Linking books authors’ quotes to each book of the library
Then I wanted to know what the authors that wrote the books in my library already said. So I took the QuotationsBook.com quotes database and I linked it to the information I have about my library.
It is why you can read some quotes of Nietzsche at that web page. (note that I created the totally random “foaf:quote” property to add the quotes into the Zotero’s author resource)
Getting more information about the authors
Then, I needed to get more information about the authors I read. To get that additional information, I linked the information I have about the authors in the library with the dbpedia (rdf version of wikipedia) database.
The result is quite impressive. Go to the books/authors page. Then, click on the Nietzsches’s URI (rdf:#$kajXe; it’s the first line in the result table). Then click on the “Explore” link once the contextual window appears. From there, you will see a “sameAs” property, so click on the http://dbpedia.org… link. Then click on the “Get Data Set (Dereference)” link once the contextual window appears. That is it; you get all the information, available on Wikipedia, related to this author in my library.
Then, I know that Nietzsche is born 1844 and died in 1900, etc. So now, I can browse this new and enhanced dataset to know facts about authors I read in the past.
The idea here is to say that the author described by Zotero (in the exportation RDF file created by the software) is the same as the one in dbpedia. So, knowing that the entity defined in Zotero is the same as the one defined in dbpedia, tell us that the facts about the first and the later are true for both entities (because the reality is that both entities (different URIs) are the same).
From there, we can think about integrating the current data with any other type of datasets. One of them could be a geographical dataset such as Geonames.org.
In fact, we know that Nietzsche is death in the city of Weinar. So, if we link the goenames dataset with the dbpedia dataset (it is supposed to be done, but it seems that some things changed in the dbpedia dataset and that the links are no longer available; anyway, it can easily be done), we could have much more information about the place where Nietzsche is dead.
So, as you can see, in a couple of hours, I have been able to digitalize my library. Then, I have been able to get quotes by the author of each of my book. Then, I have also been able to get more information about each author I read.
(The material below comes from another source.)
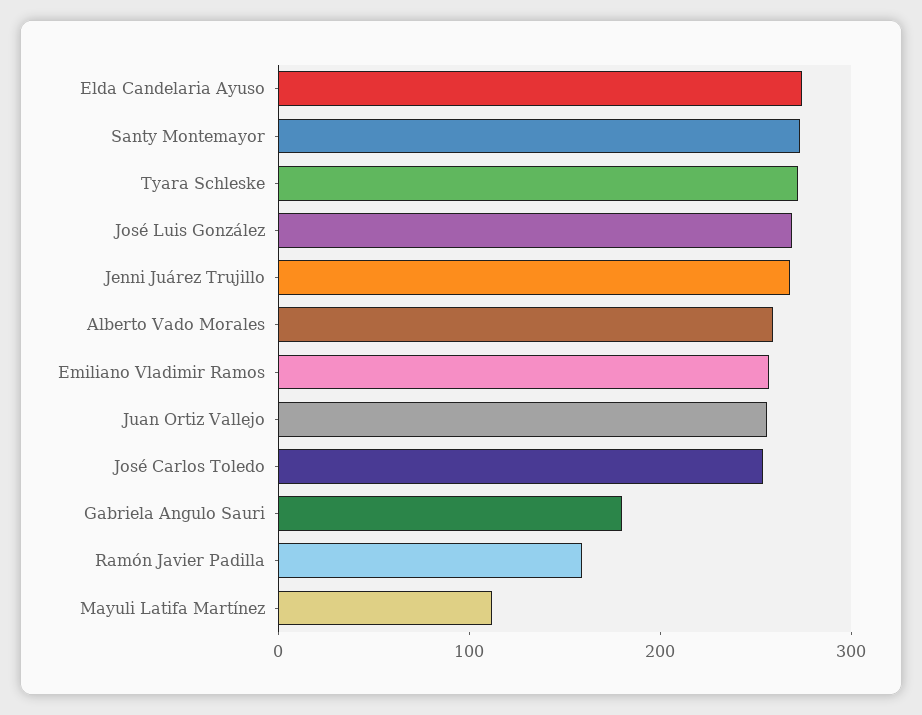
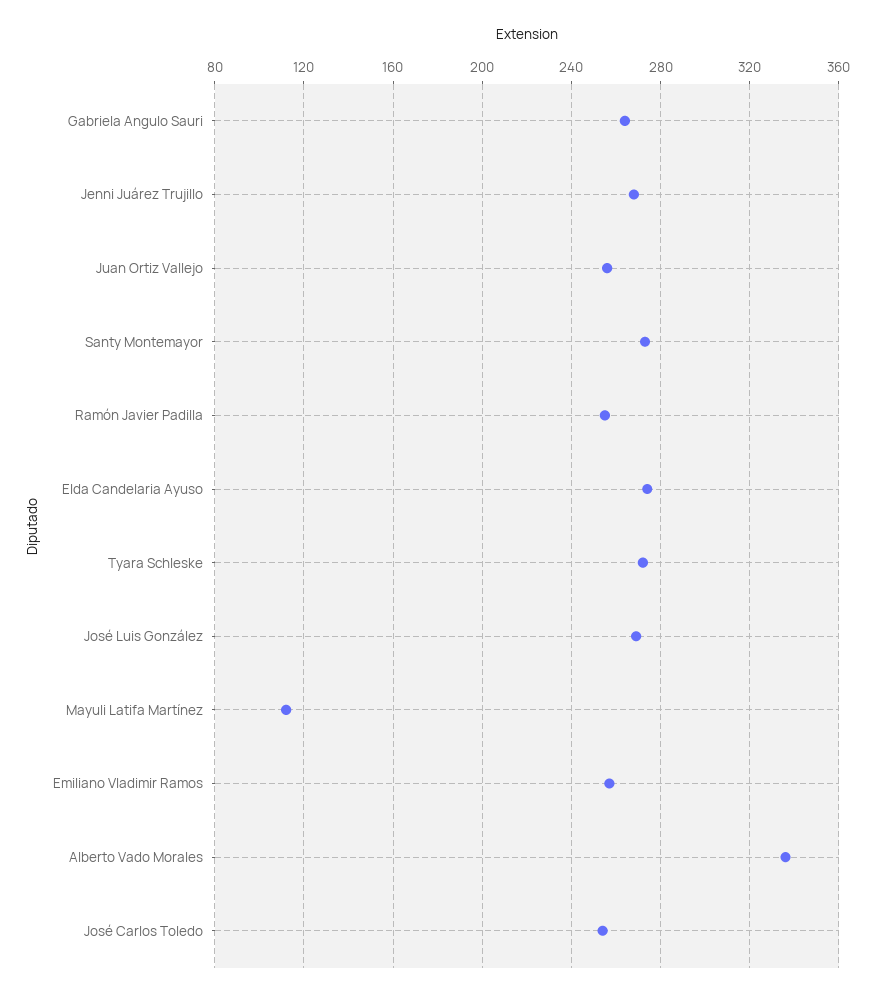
Alberto Vado Morales: 260 -> 335
Gabriela Angulo Sauri: 180 -> 265
Ramón Javier Padilla: 160 -> 255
This is really fantastic. That way, I only have to browse this new dataset to find new facts about authors and books that I didn’t know before, and that would have took me days to find (for my entire library). Thanks to the semantic web, everything has been possible in only a couple of hours.
We could push the experience even further and displaying on a map where the authors of my books are born. So, I could find where most of the authors I read in my life are born. Do I mostly read books wrote in Europe, United-States or Canada? Where a part of my knowledge came from? From where part of the World I have been influenced? Etc.